Summary

Investors’ and ESG approaches to human rights

Anna Triponel

July 12, 2024

The UN Working Group on the Issue of Human Rights and Transnational Corporations and Other Business Enterprises (UNWG) released Investors, environmental, social and governance approaches and human rights, an assessment of how institutional investors can align their ESG and sustainability approaches with the UN Guiding Principles on Business and Human Rights.

Human Level’s Take: The UN Working Group has a clear message for institutional investors and financial regulators: it's time to put human rights front and centre in ESG and investment practices! After digging into ESG standards and industry practices, the Working Group found a high likelihood of "green-washing" and "human rights-washing” and misalignment with human rights expectations. To turn this trend around, the Working Group recommends that investors (1) adopt transparent and consistent ESG methodologies that are aligned with human rights standards; (2) recognise the interconnectedness of the environmental, social, and governance criteria in ESG - and embed human rights considerations into each of these factors; (3) engage meaningfully with stakeholders and rightsholders; and (4) further embed human rights due diligence by integrating human rights requirements into policies and investment decisions - in alignment with existing global standards (i.e., UNGPs, OECD guidelines, and the Principles for Responsible Investment). To drive real change, the adoption of double materiality reporting—covering both financial and human rights & environmental impacts - is also key. Also, it must be a team effort! As advisors, data providers, real-sector companies and civil society, we all need to push for the alignment of regulatory and voluntary ESG standards and investment practices with the UNGPs.

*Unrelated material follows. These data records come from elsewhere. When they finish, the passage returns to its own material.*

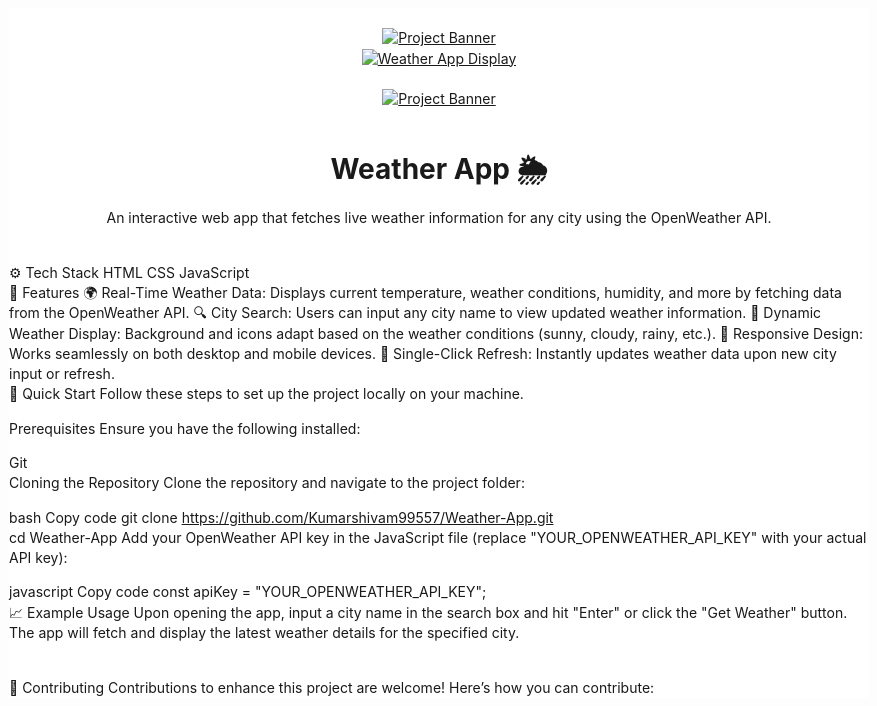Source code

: <div align="center">
  <br />
  <a href="https://github.com/Kumarshivam99557/Weather-App" target="_blank">
    <img src="https://github.com/user-attachments/assets/88c68b79-2181-4c95-b4d3-cb0a179e2a07" alt="Project Banner" style="width: 80%; max-width: 600px;" />
    <br />
    <img src="https://github.com/user-attachments/assets/64b4772b-7330-4d74-9fd3-295f47131a8c" alt="Weather App Display" style="width: 80%; max-width: 600px;" />
  </a>
  <br />
</div>

<div align="center"> <br /> <a href="https://github.com/Kumarshivam99557/Weather-App" target="_blank"> <img src="https://github.com/user-attachments/assets/88c68b79-2181-4c95-b4d3-cb0a179e2a07" alt="Project Banner" /> </a> <br /> <h1>Weather App 🌦️</h1> <p>An interactive web app that fetches live weather information for any city using the OpenWeather API.</p> </div> <br />
⚙️ Tech Stack
HTML
CSS
JavaScript
<br />
🔋 Features
🌍 Real-Time Weather Data: Displays current temperature, weather conditions, humidity, and more by fetching data from the OpenWeather API.
🔍 City Search: Users can input any city name to view updated weather information.
🎨 Dynamic Weather Display: Background and icons adapt based on the weather conditions (sunny, cloudy, rainy, etc.).
📱 Responsive Design: Works seamlessly on both desktop and mobile devices.
🔄 Single-Click Refresh: Instantly updates weather data upon new city input or refresh.
<br />
🤸 Quick Start
Follow these steps to set up the project locally on your machine.

Prerequisites
Ensure you have the following installed:

Git
<br />
Cloning the Repository
Clone the repository and navigate to the project folder:

bash
Copy code
git clone https://github.com/Kumarshivam99557/Weather-App.git  
cd Weather-App
Add your OpenWeather API key in the JavaScript file (replace "YOUR_OPENWEATHER_API_KEY" with your actual API key):

javascript
Copy code
const apiKey = "YOUR_OPENWEATHER_API_KEY";
<br />
📈 Example Usage
Upon opening the app, input a city name in the search box and hit "Enter" or click the "Get Weather" button. The app will fetch and display the latest weather details for the specified city.

<br />
🤝 Contributing
Contributions to enhance this project are welcome! Here’s how you can contribute:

Key points from the report:

  • Limits to current approaches to ESG, stewardship and impact investment: The report highlights several limitations in the current ESG investment practices, emphasising the need for investors to strengthen human rights considerations within ESG. It points out, for instance, that ESG methodologies vary widely, lack uniform definitions and are not linked to global standards on human rights, leading to risks of "green and human rights-washing." It also found that most financial actors lack understanding of the interconnections between the ‘E’, ’S’ and ‘G;’ but that “alignment with the Guiding Principles entails the integration of human rights considerations across each of those criteria.” In addition, concerning stewardship and impact investment, the report found that risk screening for human rights issues is usually done based on “regulatory risks or controversies” rather than by applying the UNGPs’ methodology. It also found that impact investments can be marketed as impact-related without consideration for their negative human rights impacts or “substantial evidence or significant positive outcomes.”
  • Baseline responsibilities for investors on human rights: Investors’ responsibilities under the UNGPs involve placing risks to people and the planet at the centre of their decision-making processes. Existing guidance, like the OECD guidance for the financial sector and the Principles for Responsible Investment, offers good frameworks for investors to embed human rights considerations into their investment decisions and capital allocation, stewardship of investees and use of voting rights, and engagement with rights holders, policymakers and other stakeholders. In addition, the report emphasises that “investors [need] to have policies embedded at the organizational level that enable them to deliver on their responsibility to respect human rights.” The Working Group also underscores the importance of better collaboration between investors, investee companies, states, and rightsholders to achieve meaningful remedy and ensure respect for human rights, recognising that a one-size-fits-all approach is not feasible.
  • How those baseline responsibilities can be met: To meet these responsibilities, the Working Group highlights the need for a double materiality approach to reporting and stewardship - with stakeholder engagement with affected groups, such as Indigenous Peoples, local communities, trade unions and workers, and other relevant stakeholders, at its centre. In addition, the Working Group provides recommendations for specific stakeholders. For states, it suggests strengthening ESG regulations in a way that ensures policy coherence and the integration of human rights considerations, as well as enforcement. Investors are encouraged to embed human rights in their policies, prioritise stakeholder engagement, and conduct human rights due diligence, particularly in high-risk regions. The report also calls for other actors, such as businesses and data providers, to improve transparency and the quality of data being used. Additionally, professional advisors, civil society and the UN system are urged to support the alignment of ESG approaches with the UNGPs, providing education and practical guidance to foster a human rights-based approach in ESG investments.